Bitter truth underestimated

In a blog post on May 23, President Christine Lagarde tried to channel the debate leading up to the June 9 session.

This could be understood as an unusual step because Lagarde, unlike her predecessor Mario Draghi, has so far shown no inclination to curtail the Council's room for maneuver in advance by taking lonely positions.

From her preference for a "gradual" but necessary "normalization of monetary policy" in a difficult environment, many observers have concluded that the President prefers two key rate hikes of 0.25 percentage points each at the Council meetings in July and September, which will lower the key rate in raise fall to zero.

In fact, however, Lagarde lies down in a situation in which several council members call for an immediate interest rate hike of 0,

These detailed debates for monetary policy connoisseurs underestimate a bitter truth: In view of the dynamic inflation, all interest rate hikes currently being considered by the Central Bank Council will probably not be sufficient to ensure price level stability again in the medium term.

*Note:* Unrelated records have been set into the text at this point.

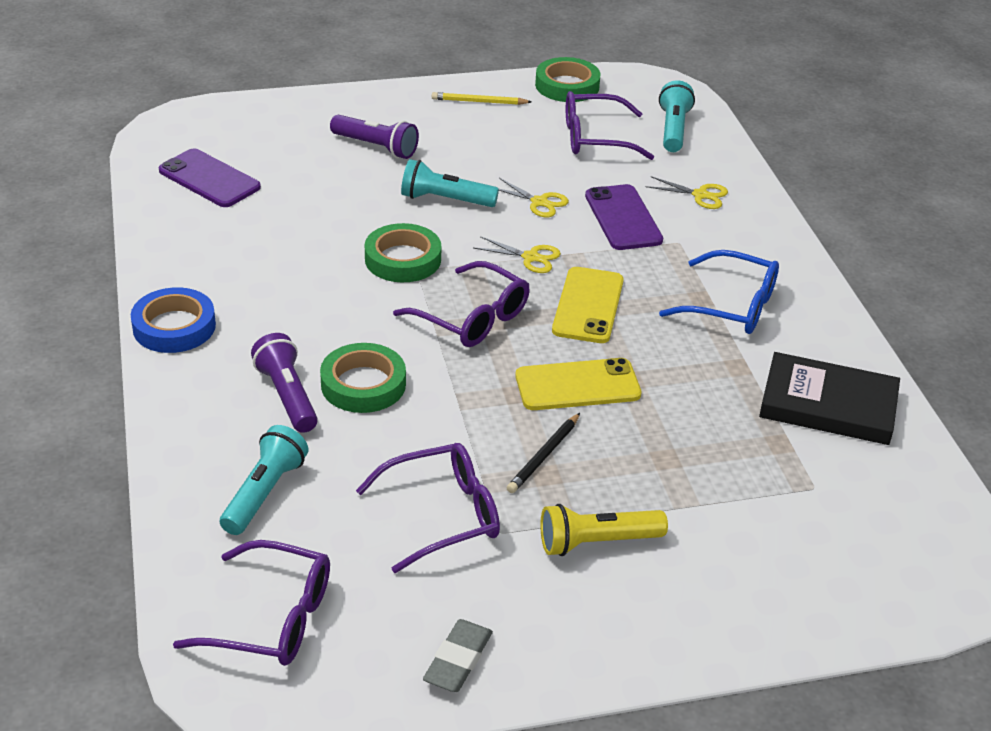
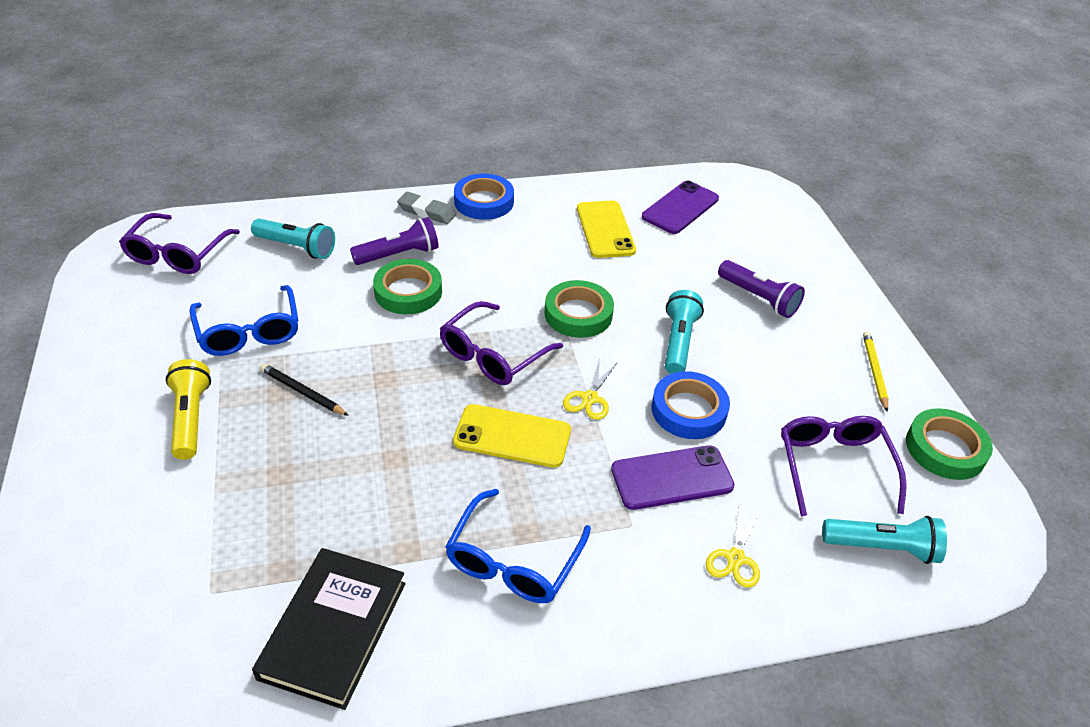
camera: 90 degrees right, 5 degrees up
purple flashlight [330,115,419,159] -> purple flashlight turned 75 degrees counterclockwise [718,260,805,318]
purple glasses [356,443,500,573] -> blue glasses [189,285,299,356]
grey eraser [423,619,493,692] -> grey eraser moved to [397,192,456,224]
yellow scissors [498,178,569,217] -> blue tape [651,371,730,439]
yellow phone [515,358,642,410] -> yellow phone moved to [577,200,636,258]

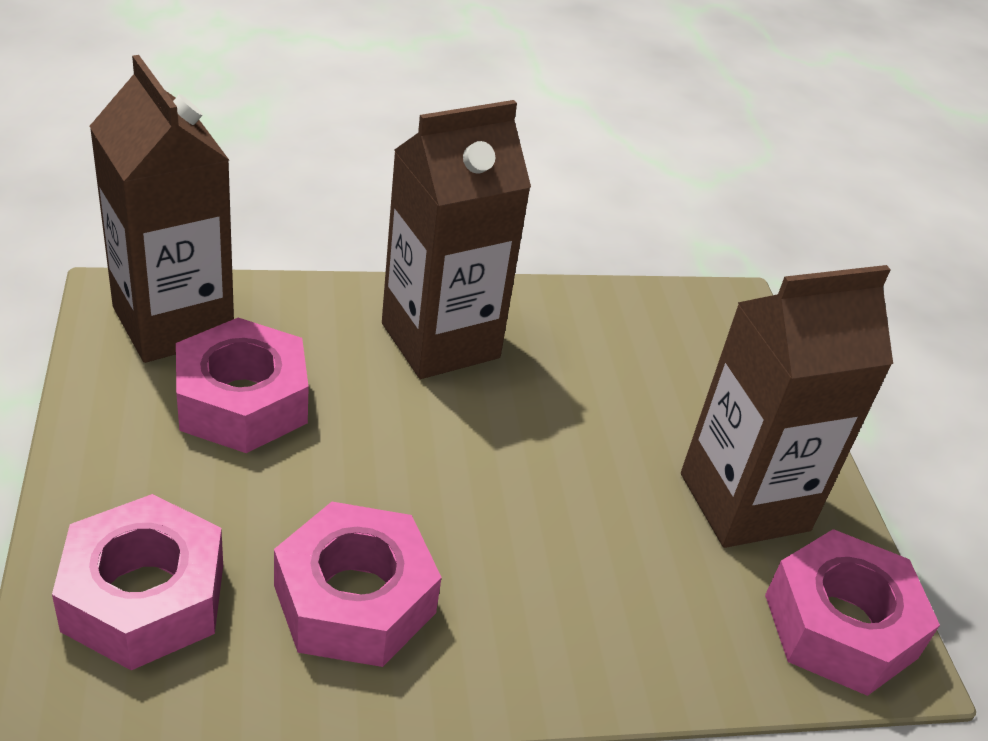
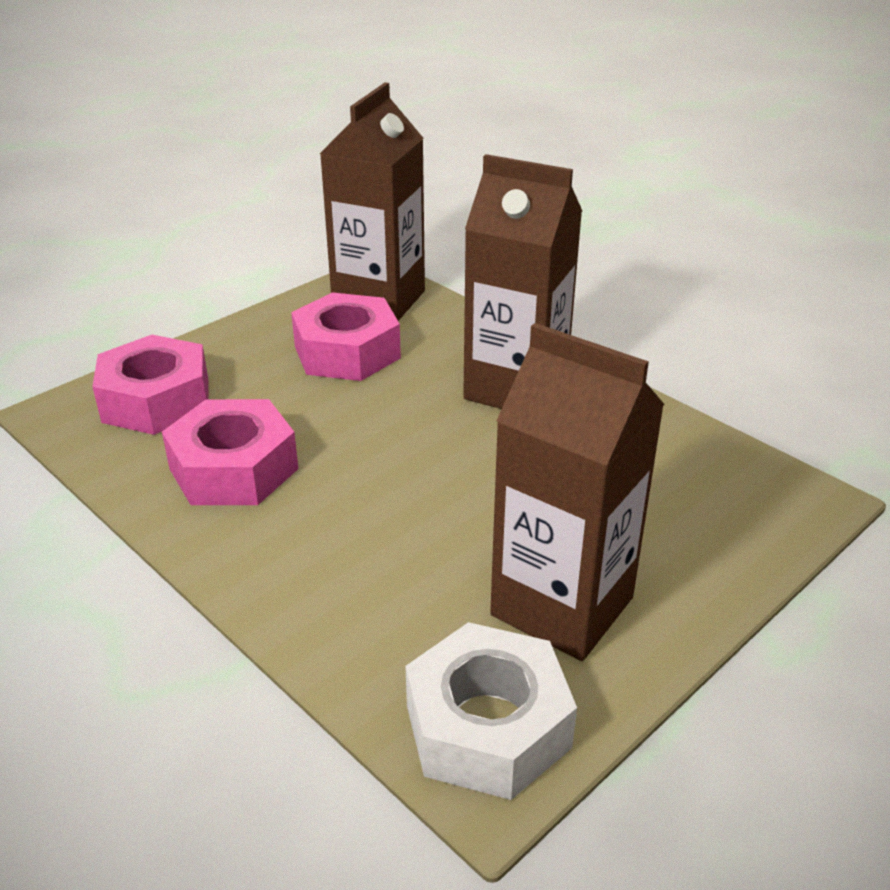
camera: 60 degrees right, 5 degrees down
pink nut [765,529,940,696] -> white nut [405,622,577,800]

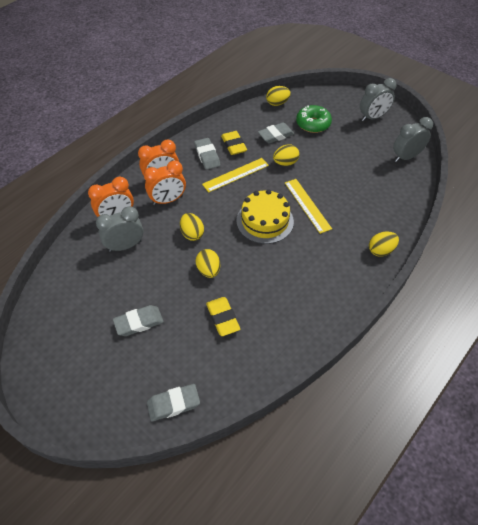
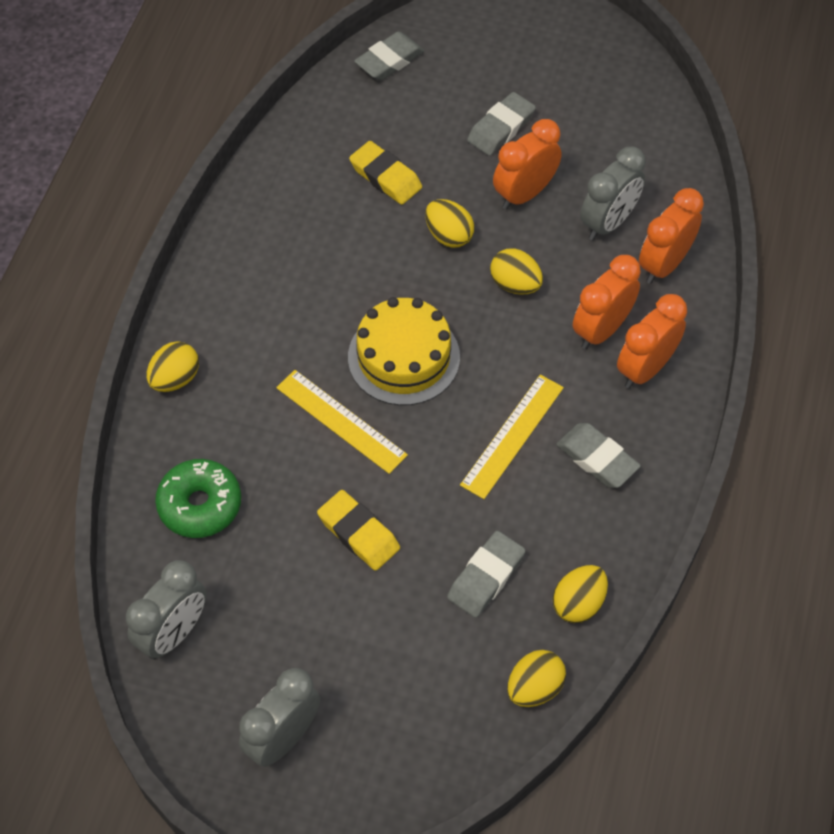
camera: 155 degrees right, 5 degrees up
yellow eraser [221,131,247,155] -> yellow eraser moved to [317,490,400,571]
yellow egg [273,144,299,166] -> yellow egg moved to [553,565,608,623]
green donut [296,105,332,133] -> green donut moved to [155,459,241,538]
none -> orange clock [493,119,562,210]

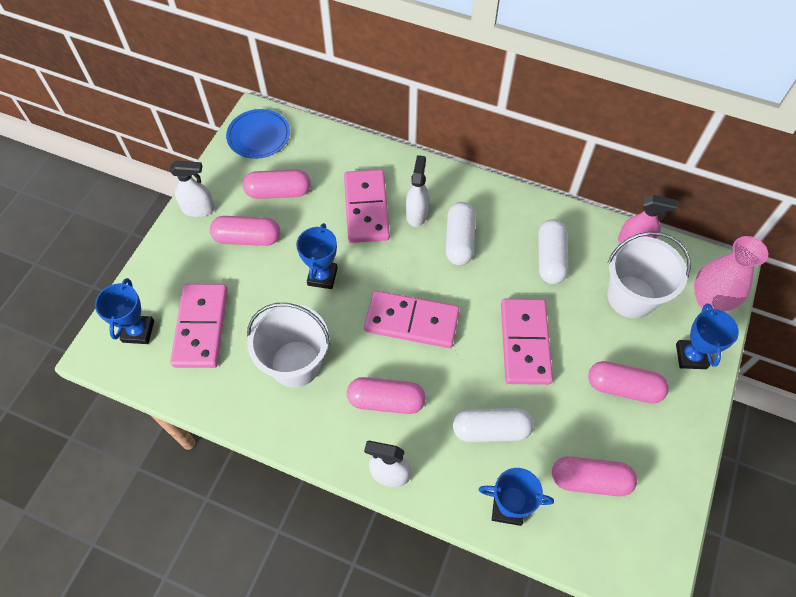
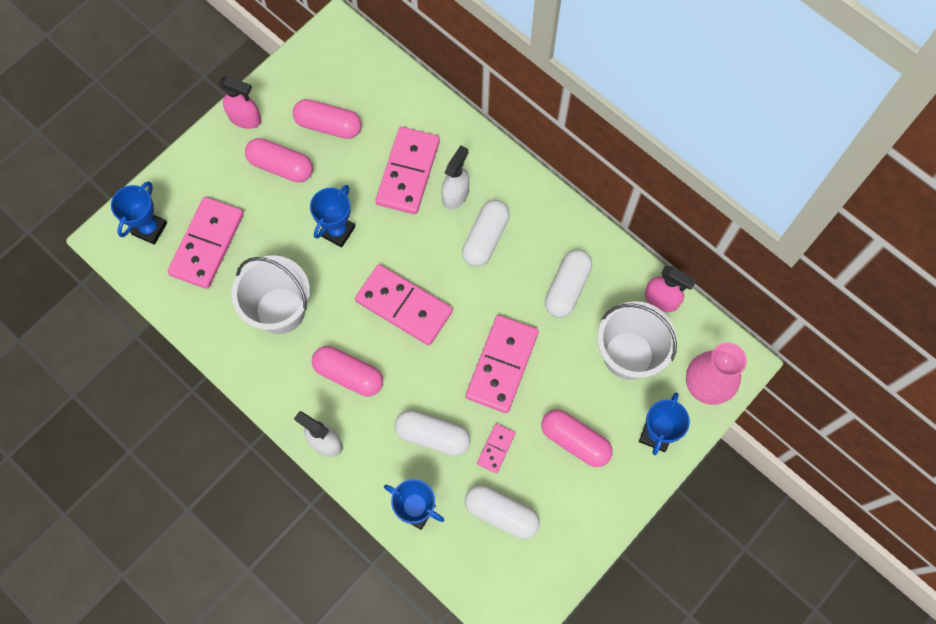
camera: 20 degrees right, 10 degrees up
white spray bottle [170,160,215,217] -> pink spray bottle [219,76,261,129]
blue plate [226,109,290,159] -> none
pink capsule [552,456,637,497] -> white capsule [465,485,540,539]
none -> pink domino [477,424,515,473]

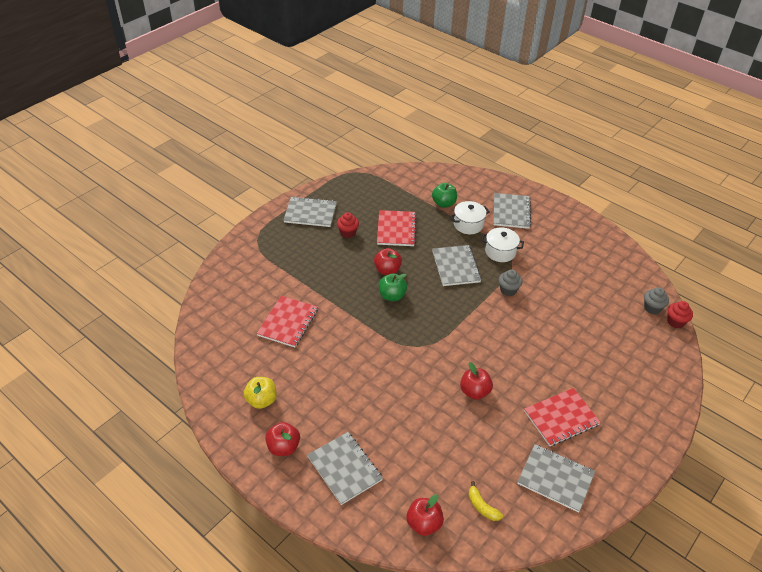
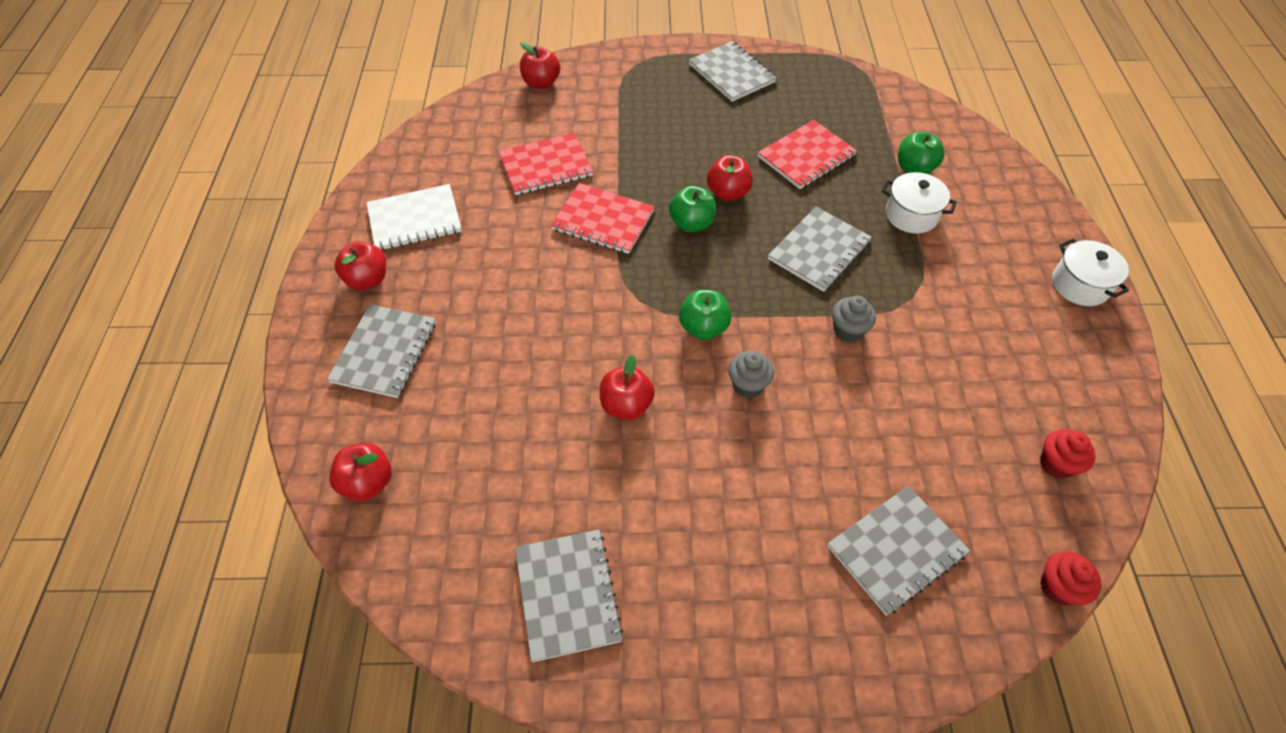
camera: 50 degrees right, 10 degrees up
yellow apple [244,377,277,409] -> white notebook [366,184,462,251]
red cupcake [337,212,359,238] -> red cupcake moved to [1040,429,1096,479]
yellow banana [468,481,503,521] -> none
white pot [481,228,524,262] -> white pot moved to [1052,239,1129,306]
grey notebook [493,193,531,229] -> grey notebook moved to [828,486,970,616]
red notebook [524,388,601,446] -> red notebook moved to [551,183,655,254]
grey cupcake [644,287,669,314] -> grey cupcake moved to [728,351,774,398]
none -> red apple [520,42,560,89]
none -> green apple [679,290,731,340]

The central banks – and the ECB is not alone here – are ill-prepared for the current challenges.

Inflation rates had fallen almost everywhere since the 1990s;

by the time the pandemic broke out, monetary policy had settled into a world with very low inflation rates and was more concerned with economic growth and financial market stability.

The central banks changed from currency watchdogs to large insurers against macroeconomic risks;

They also opened up to other topics such as climate protection, gender equality and the distribution of income and wealth.

Central banks bear no responsibility for not foreseeing the upheavals caused by the pandemic and war, the use of food and energy as weapons, and the fragility of global supply chains and their consequences for monetary stability.

External shocks, as economists call such events, hit economic forecasting models unprepared.

But the "good years" for monetary policy, in which inflation rates remained low, had strengthened a belief in economic models that apparently made it possible to estimate the policy-relevant medium-term development of inflation fairly reliably:

Assuming that people have stable confidence in the central banks' promises of stability, the medium-term inflation rate is largely determined by the expected development of the labor market.

It was written that way in textbooks, but even in the "good years" it only worked to a limited extent.